- Task item: Nothing outside the range below should be printed. Output exactly the lines from the line with "- [x] Add SQLite connection implementation" to the line with "- [ ] Add compression level options", both included.

- Records for this exercise:
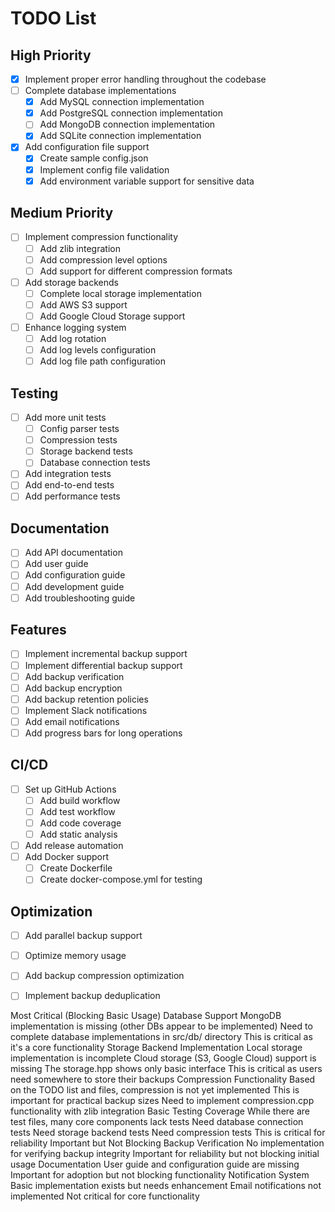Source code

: # TODO List

## High Priority
- [x] Implement proper error handling throughout the codebase
- [ ] Complete database implementations
  - [x] Add MySQL connection implementation
  - [x] Add PostgreSQL connection implementation
  - [ ] Add MongoDB connection implementation
  - [x] Add SQLite connection implementation
- [x] Add configuration file support
  - [x] Create sample config.json
  - [x] Implement config file validation
  - [x] Add environment variable support for sensitive data

## Medium Priority
- [ ] Implement compression functionality
  - [ ] Add zlib integration
  - [ ] Add compression level options
  - [ ] Add support for different compression formats
- [ ] Add storage backends
  - [ ] Complete local storage implementation
  - [ ] Add AWS S3 support
  - [ ] Add Google Cloud Storage support
- [ ] Enhance logging system
  - [ ] Add log rotation
  - [ ] Add log levels configuration
  - [ ] Add log file path configuration

## Testing
- [ ] Add more unit tests
  - [ ] Config parser tests
  - [ ] Compression tests
  - [ ] Storage backend tests
  - [ ] Database connection tests
- [ ] Add integration tests
- [ ] Add end-to-end tests
- [ ] Add performance tests

## Documentation
- [ ] Add API documentation
- [ ] Add user guide
- [ ] Add configuration guide
- [ ] Add development guide
- [ ] Add troubleshooting guide

## Features
- [ ] Implement incremental backup support
- [ ] Implement differential backup support
- [ ] Add backup verification
- [ ] Add backup encryption
- [ ] Add backup retention policies
- [ ] Implement Slack notifications
- [ ] Add email notifications
- [ ] Add progress bars for long operations

## CI/CD
- [ ] Set up GitHub Actions
  - [ ] Add build workflow
  - [ ] Add test workflow
  - [ ] Add code coverage
  - [ ] Add static analysis
- [ ] Add release automation
- [ ] Add Docker support
  - [ ] Create Dockerfile
  - [ ] Create docker-compose.yml for testing

## Optimization
- [ ] Add parallel backup support
- [ ] Optimize memory usage
- [ ] Add backup compression optimization
- [ ] Implement backup deduplication 



Most Critical (Blocking Basic Usage)
Database Support
MongoDB implementation is missing (other DBs appear to be implemented)
Need to complete database implementations in src/db/ directory
This is critical as it's a core functionality
Storage Backend Implementation
Local storage implementation is incomplete
Cloud storage (S3, Google Cloud) support is missing
The storage.hpp shows only basic interface
This is critical as users need somewhere to store their backups
Compression Functionality
Based on the TODO list and files, compression is not yet implemented
This is important for practical backup sizes
Need to implement compression.cpp functionality with zlib integration
Basic Testing Coverage
While there are test files, many core components lack tests
Need database connection tests
Need storage backend tests
Need compression tests
This is critical for reliability
Important but Not Blocking
Backup Verification
No implementation for verifying backup integrity
Important for reliability but not blocking initial usage
Documentation
User guide and configuration guide are missing
Important for adoption but not blocking functionality
Notification System
Basic implementation exists but needs enhancement
Email notifications not implemented
Not critical for core functionality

- Completed exercise:
  - [x] Add SQLite connection implementation
- [x] Add configuration file support
  - [x] Create sample config.json
  - [x] Implement config file validation
  - [x] Add environment variable support for sensitive data

## Medium Priority
- [ ] Implement compression functionality
  - [ ] Add zlib integration
  - [ ] Add compression level options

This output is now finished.